Her efforts to tilt the Reagan Administration in favour of Argentina and against Britain provoked a most undiplomatic row with the US Secretary of State, Alexander Haig. Haig charged that Kirkpatrick was “mentally and emotionally incapable of thinking clearly on this issue because of her close links with the Latins”.
Kirkpatrick dismissed Haig’s policy as “a boy’s club vision of gang loyalty”. She accused him of being blindly pro-British and said that he and his advisers were “Britons in American clothes”.
Kirkpatrick, who was close to the Argentine junta headed by General Galtieri, argued that America should not jeopardise its relations with Latin America by supporting Britain in a colonial war. Haig and the US Defence Secretary Caspar Weinberger (obituary, March 29, 2006) took Britain’s side, and Weinberger was later awarded an honorary knighthood for his role in the victory.
Had Kirkpatrick prevailed, Britain would have been deprived of American fuel, Sidewinder missiles and other arms, and the vital US satellite intelligence that enabled it to win the war. And Galtieri and his junta would not have been replaced by a freely elected government.
President Reagan found himself in the midst of the tug-of-war between the West’s two most formidable conservative women — Jeane Kirkpatrick and Margaret Thatcher.
Thatcher prevailed, but though the two shared a similar ideology, the British Prime Minister never forgave Kirkpatrick for her role in the Falklands.
Kirkpatrick first came to Reagan’s attention on the eve of his first Administration over an article she had written for Commentary, a publication backed by the American Jewish Committee. Entitled Dictatorships and Double Standards, it argued that right-wing “authoritarian” governments, such as those in Argentina, Chile and South Africa, suited American interests better and were “less repressive” than pro-Soviet “totalitarian” regimes. She castigated the emphasis placed on human rights by the previous, Carter Administration and blamed it for undermining right-wing governments in Nicaragua and Iran.
Overnight Kirkpatrick, a not particularly well-known academic and political scientist, and a paid-up Democrat, became one of the most powerful women in America as Ambassador to the UN with a seat in the Reagan Cabinet and a member of the National Security Council.
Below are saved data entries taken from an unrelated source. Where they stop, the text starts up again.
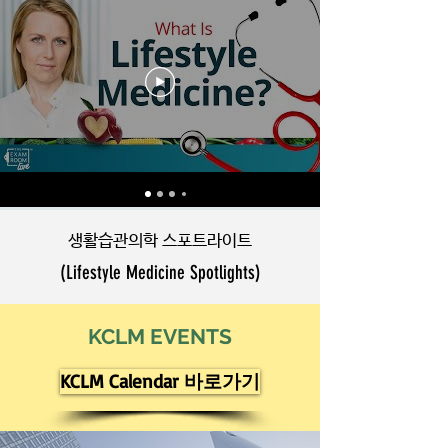
​생활습관의학 스포트라이트
(Lifestyle Medicine Spotlights)
KCLM EVENTS
KCLM Calendar 바로가기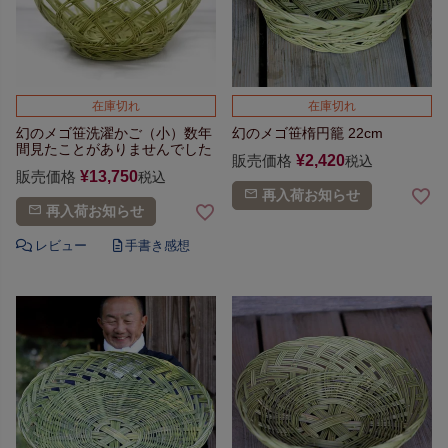
在庫切れ
在庫切れ
幻のメゴ笹洗濯かご（小）
数年
幻のメゴ笹楕円籠 22cm
間見たことが
ありませんでした
販売価格
¥
2,420
税込
販売価格
¥
13,750
税込
再入荷お知らせ
再入荷お知らせ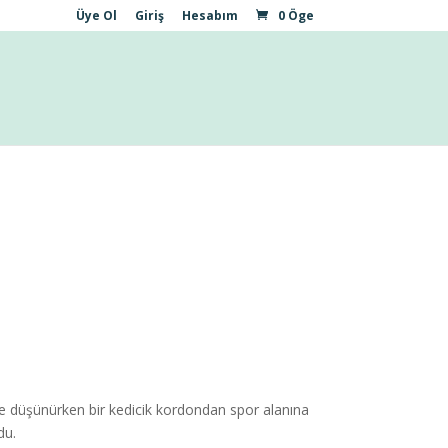
Üye Ol
Giriş
Hesabım
0 Öge
ye düşünürken bir kedicik kordondan spor alanına
du.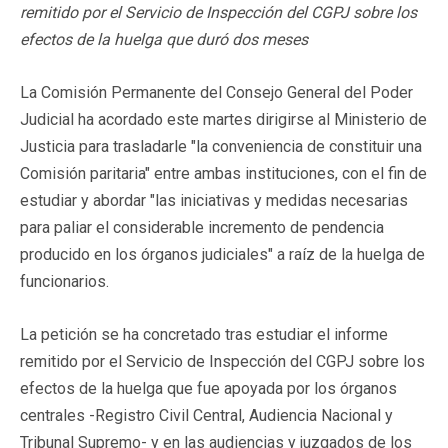
remitido por el Servicio de Inspección del CGPJ sobre los
efectos de la huelga que duró dos meses
La Comisión Permanente del Consejo General del Poder
Judicial ha acordado este martes dirigirse al Ministerio de
Justicia para trasladarle "la conveniencia de constituir una
Comisión paritaria" entre ambas instituciones, con el fin de
estudiar y abordar "las iniciativas y medidas necesarias
para paliar el considerable incremento de pendencia
producido en los órganos judiciales" a raíz de la huelga de
funcionarios.
La petición se ha concretado tras estudiar el informe
remitido por el Servicio de Inspección del CGPJ sobre los
efectos de la huelga que fue apoyada por los órganos
centrales -Registro Civil Central, Audiencia Nacional y
Tribunal Supremo- y en las audiencias y juzgados de los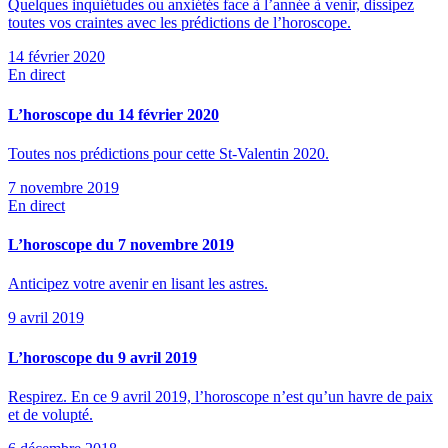
Quelques inquiétudes ou anxiétés face à l’année à venir, dissipez
toutes vos craintes avec les prédictions de l’horoscope.
14 février 2020
En direct
L’horoscope du 14 février 2020
Toutes nos prédictions pour cette St-Valentin 2020.
7 novembre 2019
En direct
L’horoscope du 7 novembre 2019
Anticipez votre avenir en lisant les astres.
9 avril 2019
L’horoscope du 9 avril 2019
Respirez. En ce 9 avril 2019, l’horoscope n’est qu’un havre de paix
et de volupté.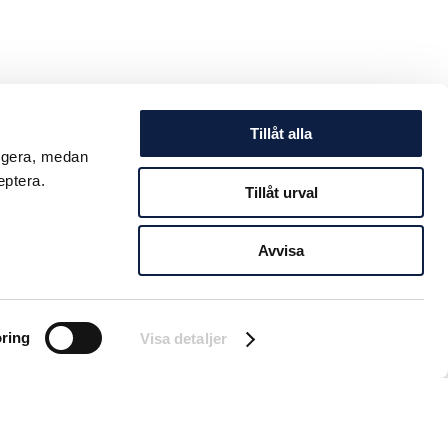
Tillåt alla
ungera, medan
eptera.
Tillåt urval
Avvisa
ring
Visa detaljer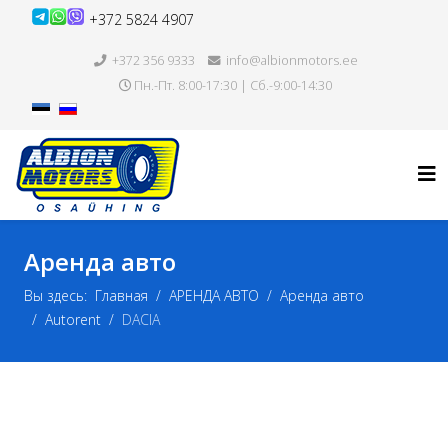
+372 5824 4907
+372 356 9333
info@albionmotors.ee
Пн.-Пт. 8:00-17:30 | Сб.-9:00-14:30
Аренда авто
Вы здесь:
Главная
АРЕНДА АВТО
Аренда авто
Autorent
DACIA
As the US Representative to the UN for four years after the 1980 election, she came to be regarded as the ideological conscience of the Reagan Administration. Combative and confrontational, she symbolised the assertiveness that characterised American foreign policy after Reagan took office. She declared at the time: “I am not a professional diplomat. I’ve not signed over my conscience and intellect.”
Adored by the neoconservatives and despised by the liberal foreign-policy establishment, she provided the intellectual foundations for a policy which aimed to confront Soviet expansionism and restore US preeminence in world affairs. She endeared herself to Reagan by lecturing Third World nations that the US would no longer put up with the sort of abuse it had suffered during the Carter Administration.
Many of her fellow ambassadors found her abrasive and uncompromising, but for others she was a refreshingly cold blast through the cynical corridors of the UN, attacking hypocrisy and the double standards of the Third World. She was a formidable figure with cropped hair, a jutting lower lip and a growl in her voice.